La recherche révèle que d'anciens flux de chaleur auraient pu organiser des molécules prébiotiques en éléments constitutifs de la vie, fournissant ainsi un mécanisme naturel pour les interactions moléculaires complexes essentielles à l'origine de la vie.
La vie est compliquée. Ce qui est vrai pour notre existence quotidienne vaut également pour les nombreux processus complexes qui se déroulent à l’intérieur des cellules. Les protéines sont continuellement synthétisées, les parois cellulaires sont construites et ADN est répliqué Cela ne peut fonctionner que lorsque les partenaires de réaction convergent au bon moment dans des concentrations suffisamment élevées tout en subissant peu de perturbations dues à d'autres substances. Au cours de milliards d’années, l’évolution a perfectionné ces mécanismes et a permis que ces processus vitaux se déroulent avec une grande efficacité au bon endroit.
Les circonstances étaient probablement beaucoup plus chaotiques il y a quatre milliards d’années, lorsque les réactions prébiotiques ont créé les conditions nécessaires à l’émergence des premières formes de vie. Pour ces réactions également, il était nécessaire que les « bonnes » substances soient rassemblées au « bon » moment en un seul endroit, afin que des biomolécules plus complexes comme ARN et amino acide des chaînes pourraient se former.

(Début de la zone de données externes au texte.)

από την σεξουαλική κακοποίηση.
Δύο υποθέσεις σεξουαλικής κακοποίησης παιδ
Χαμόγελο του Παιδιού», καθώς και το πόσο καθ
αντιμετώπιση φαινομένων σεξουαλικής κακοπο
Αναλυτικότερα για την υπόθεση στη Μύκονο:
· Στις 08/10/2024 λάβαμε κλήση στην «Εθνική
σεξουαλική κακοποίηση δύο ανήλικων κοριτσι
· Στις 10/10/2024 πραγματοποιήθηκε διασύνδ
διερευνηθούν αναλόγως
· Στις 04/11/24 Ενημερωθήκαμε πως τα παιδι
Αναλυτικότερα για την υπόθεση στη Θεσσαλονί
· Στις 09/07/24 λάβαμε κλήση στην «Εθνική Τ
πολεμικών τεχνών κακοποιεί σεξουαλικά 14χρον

S'il est possible de recréer de telles réactions en laboratoire grâce à des étapes intermédiaires manuelles, il est très difficile de les produire dans une simple « soupe primordiale », c'est-à-dire un mélange très dilué d'éléments constitutifs prébiotiques. Alors, comment la nature pourrait-elle créer des conditions propices à l’origine de la vie ?

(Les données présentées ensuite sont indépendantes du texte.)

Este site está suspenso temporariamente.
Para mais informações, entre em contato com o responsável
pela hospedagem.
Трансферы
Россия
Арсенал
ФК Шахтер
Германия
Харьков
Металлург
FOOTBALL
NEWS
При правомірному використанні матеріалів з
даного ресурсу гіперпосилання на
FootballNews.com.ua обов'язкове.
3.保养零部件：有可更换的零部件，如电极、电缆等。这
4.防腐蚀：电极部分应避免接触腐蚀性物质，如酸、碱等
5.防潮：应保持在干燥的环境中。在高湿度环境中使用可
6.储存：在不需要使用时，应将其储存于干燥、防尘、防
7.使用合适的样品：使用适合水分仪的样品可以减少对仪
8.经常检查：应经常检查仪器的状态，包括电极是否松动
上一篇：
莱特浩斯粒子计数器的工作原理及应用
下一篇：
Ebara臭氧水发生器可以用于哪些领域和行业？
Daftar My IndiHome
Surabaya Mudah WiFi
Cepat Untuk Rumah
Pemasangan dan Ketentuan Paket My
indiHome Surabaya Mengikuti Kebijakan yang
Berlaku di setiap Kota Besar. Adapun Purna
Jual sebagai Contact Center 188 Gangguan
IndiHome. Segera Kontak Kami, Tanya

Une collaboration des biophysiciens du LMU, le Dr Christof Mast et le professeur Dieter Braun, coordinateur du cluster d'excellence ORIGINS, et le professeur de géosciences Bettina Scheu ont trouvé une réponse possible à cette question et ont récemment publié leurs résultats dans la revue Nature. « Nos recherches montrent comment de simples flux de chaleur auraient pu rétablir l'ordre au milieu du chaos chimique des temps primordiaux et favoriser les premières réactions prébiotiques », explique Mast.
La chaleur est produite par un large éventail de processus géologiques et chimiques, de sorte que des flux de chaleur se produisaient probablement presque partout à cette époque lointaine. Si cette chaleur traverse de fines fissures remplies d'eau, comme celles qui apparaissent lors du refroidissement rapide de la roche en fusion, elle entraîne une convection de l'eau et un mouvement dirigé des molécules dissoutes dans l'eau le long du flux de chaleur. Combinés, ces deux effets – convection et thermophorèse – entraînent l’accumulation et la concentration sélective des différents solutés à différents endroits.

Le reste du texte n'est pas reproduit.